Organisational readiness, prevailing regulations, and particular person working out are some components that affect the success of AI deployment in smartly being systems.
At some level of the HIMSS24 APAC panel session, “AI Horizons: Exploring the Future of Innovations,” Professor In-Young Choi, vice CIO of Catholic Clinical Centre (CMC), Dr Shankar Sridharan, chief medical info officer at Nice Ormond Avenue Health center, and Dr Ngai Tseung Cheung, the head of Records Technology and Effectively being Informatics at Health center Authority, Hong Kong (HAHK), shared outcomes, lessons, and anticipation of AI implementation in healthcare. Professor Kee Yuan Ngiam, head of the AI role of enterprise at the Nationwide University Effectively being Gadget, moderated the panel.
The realities of AI implementation
AI in healthcare has been touted as an all-in-one solution for digital wants, but Dr Cheung thinks in every other case.
“AI is an amazing technology and sometimes appears magical, but it really isn’t. AI is a tool no different from any other technology we can put in play.”
He shared questions to bear in mind when applying AI: “How does AI get put into a workflow at scale so that it can deliver positive outcomes? What is the impact [of AI on the organisation]? How does it affect the users? Does the output give you something actionable?”
Dr Shankar of Nice Ormond Avenue Health center shared these preliminary views. “The medicinal asset [for implementing AI] is enthusiasm, which can be quite infectious. But we need to address its purpose… When we do a benefits assessment on safety, security and technology, is there a clinical, operational or patient experience benefit?”
Prof Choi, nonetheless, held a positive leer, given the strict regulatory ambiance she is working with.
“We do not have government-based control for EMR contracts. Each hospital has its own [exclusive] data. It is not easy to share data with other hospitals, and it is not easy for AI companies to access hospital data. If the [AI] algorithm uses cloud computing, it will be outside Korea, and the law does not allow our medical data to enter foreign countries,” she elaborated.
Overcoming boundaries to adoption
Given its multi-layered nature, the deployment of AI instruments might simply require further reassurance. Dr Cheung shared HAHK’s proactive stance in conducting internal validations of AI instruments.

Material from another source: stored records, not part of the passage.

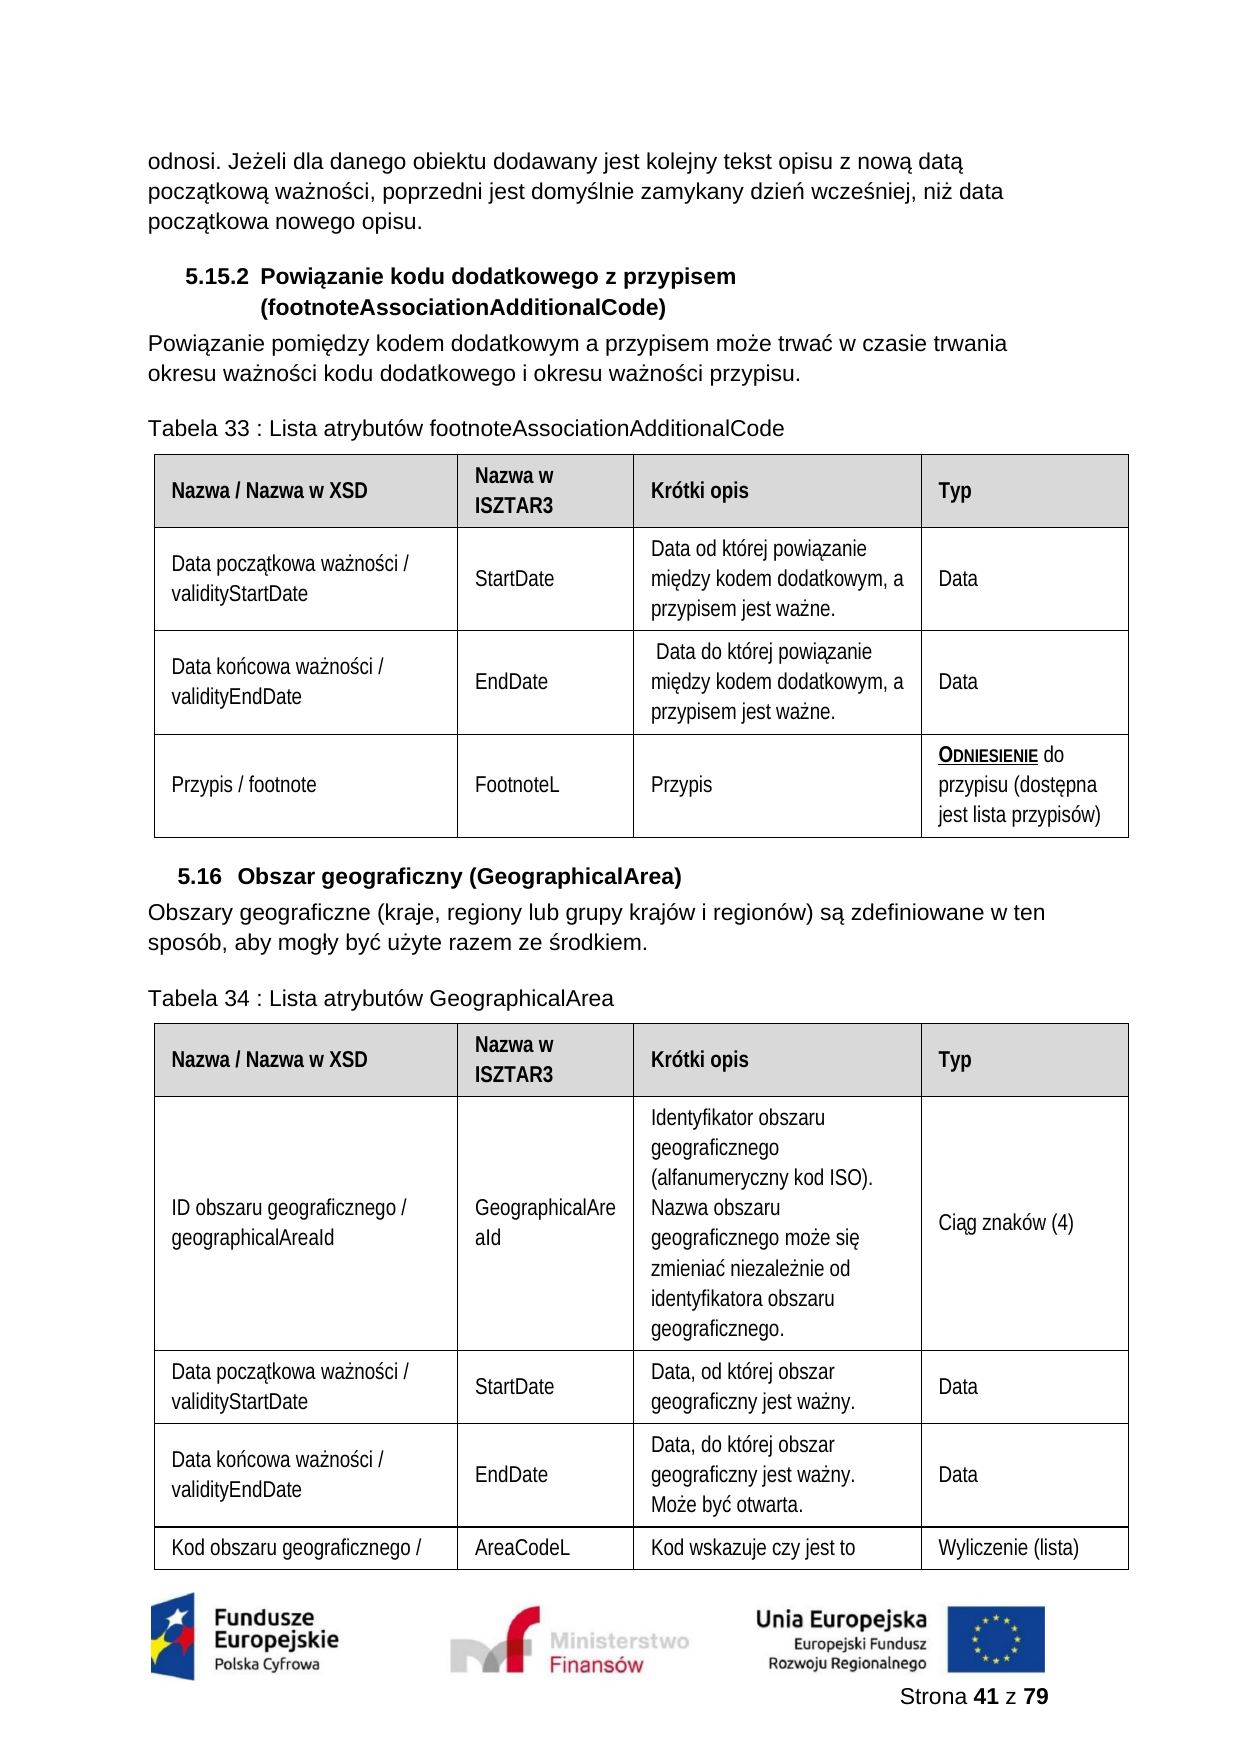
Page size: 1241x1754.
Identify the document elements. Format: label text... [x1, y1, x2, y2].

table_cell Data [922, 631, 1128, 733]
table_cell Data początkowa ważności / validityStartDate [155, 1351, 457, 1423]
table_cell Wyliczenie (lista) Wartość (Kod / Opis) „Country”. Kraj „GeographicalGroup”. Grupa „Region”. Region [922, 1528, 1128, 1569]
table_header Krótki opis [634, 1024, 921, 1096]
table_header Nazwa w ISZTAR3 [458, 1024, 633, 1096]
table_cell ID obszaru geograficznego / geographicalAreaId [155, 1097, 457, 1350]
table_cell Ciąg znaków (4) [922, 1097, 1128, 1350]
table_cell EndDate [458, 631, 633, 733]
table_cell Przypis [634, 735, 921, 837]
table_cell Data końcowa ważności / validityEndDate [155, 631, 457, 733]
table_header Krótki opis [634, 455, 921, 527]
table_cell Data początkowa ważności / validityStartDate [155, 528, 457, 630]
table_cell AreaCodeL [458, 1528, 633, 1569]
table_cell Data od której powiązanie między kodem dodatkowym, a przypisem jest ważne. [634, 528, 921, 630]
text Powiązanie pomiędzy kodem dodatkowym a przypisem może trwać w czasie trwania okresu ważności kodu dodatkowego i okresu ważności przypisu. [148, 330, 1048, 387]
table_cell Data [922, 1424, 1128, 1526]
text Tabela 33 : Lista atrybutów footnoteAssociationAdditionalCode [148, 415, 1048, 442]
picture [147, 1589, 1049, 1683]
table_cell GeographicalAreaId [458, 1097, 633, 1350]
table_cell Data [922, 1351, 1128, 1423]
table_cell FootnoteL [458, 735, 633, 837]
text Okresy ważności opisu są różnymi tekstami przypisu, które mogą zmieniać się w czasie. Opis przypisu może ulec zmianie w czasie niezależnie od identyfikatora do którego się odnosi. Jeżeli dla danego obiektu dodawany jest kolejny tekst opisu z nową datą początkową ważności, poprzedni jest domyślnie zamykany dzień wcześniej, niż data początkowa nowego opisu. [148, 148, 1048, 234]
subtitle Obszar geograficzny (GeographicalArea) [177, 863, 1048, 889]
table_header Nazwa w ISZTAR3 [458, 455, 633, 527]
text Obszary geograficzne (kraje, regiony lub grupy krajów i regionów) są zdefiniowane w ten sposób, aby mogły być użyte razem ze środkiem. [148, 899, 1048, 956]
subtitle Powiązanie kodu dodatkowego z przypisem (footnoteAssociationAdditionalCode) [185, 263, 1048, 320]
table_cell StartDate [458, 528, 633, 630]
table_header Nazwa / Nazwa w XSD [155, 1024, 457, 1096]
table_cell Odniesienie do przypisu (dostępna jest lista przypisów) [922, 735, 1128, 837]
table_cell Data końcowa ważności / validityEndDate [155, 1424, 457, 1526]
table_cell Data [922, 528, 1128, 630]
table_cell StartDate [458, 1351, 633, 1423]
table_cell Przypis / footnote [155, 735, 457, 837]
table_cell EndDate [458, 1424, 633, 1526]
table_cell Kod wskazuje czy jest to grupa, kraj lub region. Możliwe wartości to: Kraj, Grupa obszaru geograficznego, Region. [634, 1528, 921, 1569]
table_header Typ [922, 455, 1128, 527]
table_cell Data, od której obszar geograficzny jest ważny. [634, 1351, 921, 1423]
table_cell Kod obszaru geograficznego / geographicalCode [155, 1528, 457, 1569]
table_header Nazwa / Nazwa w XSD [155, 455, 457, 527]
text Tabela 34 : Lista atrybutów GeographicalArea [148, 984, 1048, 1011]
table_cell Data, do której obszar geograficzny jest ważny. Może być otwarta. [634, 1424, 921, 1526]
table_cell Identyfikator obszaru geograficznego (alfanumeryczny kod ISO). Nazwa obszaru geograficznego może się zmieniać niezależnie od identyfikatora obszaru geograficznego. [634, 1097, 921, 1350]
table_header Typ [922, 1024, 1128, 1096]
table_cell Data do której powiązanie między kodem dodatkowym, a przypisem jest ważne. [634, 631, 921, 733]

In difference, Dr Shankar supplied info safety reassurance thru vetted partnerships. “We have a trusted research department and commercial relationships with pharma and industry that airlock [data]. Then, we communicate to our CEO that our data is safe and that the [AI] tool is useful and valuable without losing data due to risks.”
Dr Cheung also indispensable that odd demonstrations can appease pessimism stages amongst smartly being workers. “Good thing is we have 43 hospitals. If it (an AI test) does not work out, it is fine. Then we can show that we tried… If we can show them that it works and the hesitant [staff and doctors] switch [to optimism], that will be good… We have to show them that the AI is okay [for use].”
Realising future AI doubtless
No topic adoption boundaries, CMC has application constructing plans which might support pathologists place therapy for lung cancer.
“One patient can have many subtypes of cancer. For example, an individual can have a 20% capillary subtype. Humans can’t count that [figure], but AI can. It can help clinicians provide better treatment to the patients,” Prof Choi defined.
“We level of interest on one particular disease for now. However after generative AI comes, perchance AI shall be conscious [relevant health] crucial capabilities in a more comprehensive come.”
Within the meantime, Dr Cheung contested the human affect of future AI.
“Today’s AI is not sentient. It is not at the level of a human being. However, there is a concept of artificial general intelligence that is touted to be superhuman. If that [technology] is better than humans in every way, there will be a massive change to medicine and humanity.”
Dr Shankar believes that there is a long come to head in realising AI’s fleshy doubtless. “We are a bit like cavemen [with AI’. Our limitations are our own, as are our use cases.”